* WRITTEN TASK
Each line of the material beneath should be duplicated exactly.

☆ ☆ ☆ ☆ ☆

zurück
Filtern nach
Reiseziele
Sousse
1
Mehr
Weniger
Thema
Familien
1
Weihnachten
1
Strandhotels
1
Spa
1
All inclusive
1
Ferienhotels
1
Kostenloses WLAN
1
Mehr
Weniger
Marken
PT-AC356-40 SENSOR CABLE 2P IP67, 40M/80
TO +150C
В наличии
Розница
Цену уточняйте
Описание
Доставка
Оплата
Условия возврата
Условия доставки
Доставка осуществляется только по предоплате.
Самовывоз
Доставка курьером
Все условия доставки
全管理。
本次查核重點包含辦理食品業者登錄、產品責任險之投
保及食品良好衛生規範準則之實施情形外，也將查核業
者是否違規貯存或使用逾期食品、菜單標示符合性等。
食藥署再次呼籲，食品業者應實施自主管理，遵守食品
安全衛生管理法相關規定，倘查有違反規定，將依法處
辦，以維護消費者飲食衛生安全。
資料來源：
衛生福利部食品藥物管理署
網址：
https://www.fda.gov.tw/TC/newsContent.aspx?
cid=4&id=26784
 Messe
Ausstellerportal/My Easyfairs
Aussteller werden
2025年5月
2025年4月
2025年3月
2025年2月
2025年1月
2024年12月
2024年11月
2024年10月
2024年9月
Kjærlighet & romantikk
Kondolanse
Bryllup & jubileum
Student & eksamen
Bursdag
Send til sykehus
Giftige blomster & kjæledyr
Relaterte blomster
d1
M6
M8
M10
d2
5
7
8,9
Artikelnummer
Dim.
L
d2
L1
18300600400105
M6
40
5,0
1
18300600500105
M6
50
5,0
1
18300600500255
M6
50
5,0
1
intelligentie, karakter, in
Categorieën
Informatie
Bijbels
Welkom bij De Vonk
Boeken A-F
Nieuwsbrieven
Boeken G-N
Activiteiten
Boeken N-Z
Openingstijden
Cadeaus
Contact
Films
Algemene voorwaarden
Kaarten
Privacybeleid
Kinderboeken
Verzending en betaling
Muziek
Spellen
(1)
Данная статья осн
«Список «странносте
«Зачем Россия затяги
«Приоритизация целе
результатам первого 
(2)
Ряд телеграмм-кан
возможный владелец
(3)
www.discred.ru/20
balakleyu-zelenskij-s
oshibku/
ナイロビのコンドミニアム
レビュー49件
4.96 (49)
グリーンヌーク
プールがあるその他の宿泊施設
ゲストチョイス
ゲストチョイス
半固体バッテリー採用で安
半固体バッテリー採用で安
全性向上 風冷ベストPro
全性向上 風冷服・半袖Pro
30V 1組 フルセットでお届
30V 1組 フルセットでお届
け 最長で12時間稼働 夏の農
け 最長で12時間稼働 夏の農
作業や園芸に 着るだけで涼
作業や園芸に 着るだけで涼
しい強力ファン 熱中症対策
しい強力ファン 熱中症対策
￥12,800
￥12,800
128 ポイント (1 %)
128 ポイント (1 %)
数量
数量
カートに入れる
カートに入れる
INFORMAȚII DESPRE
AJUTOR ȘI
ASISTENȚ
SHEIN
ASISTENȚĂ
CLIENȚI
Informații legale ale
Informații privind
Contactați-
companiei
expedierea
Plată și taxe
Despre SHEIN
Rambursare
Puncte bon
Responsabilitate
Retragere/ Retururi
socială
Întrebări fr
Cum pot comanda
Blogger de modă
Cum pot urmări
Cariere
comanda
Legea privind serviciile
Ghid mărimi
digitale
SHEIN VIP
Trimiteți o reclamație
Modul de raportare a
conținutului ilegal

☆ ☆ ☆ ☆ ☆

* COMPLETED EXERCISE
zurück
Filtern nach
Reiseziele
Sousse
1
Mehr
Weniger
Thema
Familien
1
Weihnachten
1
Strandhotels
1
Spa
1
All inclusive
1
Ferienhotels
1
Kostenloses WLAN
1
Mehr
Weniger
Marken
PT-AC356-40 SENSOR CABLE 2P IP67, 40M/80
TO +150C
В наличии
Розница
Цену уточняйте
Описание
Доставка
Оплата
Условия возврата
Условия доставки
Доставка осуществляется только по предоплате.
Самовывоз
Доставка курьером
Все условия доставки
全管理。
本次查核重點包含辦理食品業者登錄、產品責任險之投
保及食品良好衛生規範準則之實施情形外，也將查核業
者是否違規貯存或使用逾期食品、菜單標示符合性等。
食藥署再次呼籲，食品業者應實施自主管理，遵守食品
安全衛生管理法相關規定，倘查有違反規定，將依法處
辦，以維護消費者飲食衛生安全。
資料來源：
衛生福利部食品藥物管理署
網址：
https://www.fda.gov.tw/TC/newsContent.aspx?
cid=4&id=26784
 Messe
Ausstellerportal/My Easyfairs
Aussteller werden
2025年5月
2025年4月
2025年3月
2025年2月
2025年1月
2024年12月
2024年11月
2024年10月
2024年9月
Kjærlighet & romantikk
Kondolanse
Bryllup & jubileum
Student & eksamen
Bursdag
Send til sykehus
Giftige blomster & kjæledyr
Relaterte blomster
d1
M6
M8
M10
d2
5
7
8,9
Artikelnummer
Dim.
L
d2
L1
18300600400105
M6
40
5,0
1
18300600500105
M6
50
5,0
1
18300600500255
M6
50
5,0
1
intelligentie, karakter, in
Categorieën
Informatie
Bijbels
Welkom bij De Vonk
Boeken A-F
Nieuwsbrieven
Boeken G-N
Activiteiten
Boeken N-Z
Openingstijden
Cadeaus
Contact
Films
Algemene voorwaarden
Kaarten
Privacybeleid
Kinderboeken
Verzending en betaling
Muziek
Spellen
(1)
Данная статья осн
«Список «странносте
«Зачем Россия затяги
«Приоритизация целе
результатам первого 
(2)
Ряд телеграмм-кан
возможный владелец
(3)
www.discred.ru/20
balakleyu-zelenskij-s
oshibku/
ナイロビのコンドミニアム
レビュー49件
4.96 (49)
グリーンヌーク
プールがあるその他の宿泊施設
ゲストチョイス
ゲストチョイス
半固体バッテリー採用で安
半固体バッテリー採用で安
全性向上 風冷ベストPro
全性向上 風冷服・半袖Pro
30V 1組 フルセットでお届
30V 1組 フルセットでお届
け 最長で12時間稼働 夏の農
け 最長で12時間稼働 夏の農
作業や園芸に 着るだけで涼
作業や園芸に 着るだけで涼
しい強力ファン 熱中症対策
しい強力ファン 熱中症対策
￥12,800
￥12,800
128 ポイント (1 %)
128 ポイント (1 %)
数量
数量
カートに入れる
カートに入れる
INFORMAȚII DESPRE
AJUTOR ȘI
ASISTENȚ
SHEIN
ASISTENȚĂ
CLIENȚI
Informații legale ale
Informații privind
Contactați-
companiei
expedierea
Plată și taxe
Despre SHEIN
Rambursare
Puncte bon
Responsabilitate
Retragere/ Retururi
socială
Întrebări fr
Cum pot comanda
Blogger de modă
Cum pot urmări
Cariere
comanda
Legea privind serviciile
Ghid mărimi
digitale
SHEIN VIP
Trimiteți o reclamație
Modul de raportare a
conținutului ilegal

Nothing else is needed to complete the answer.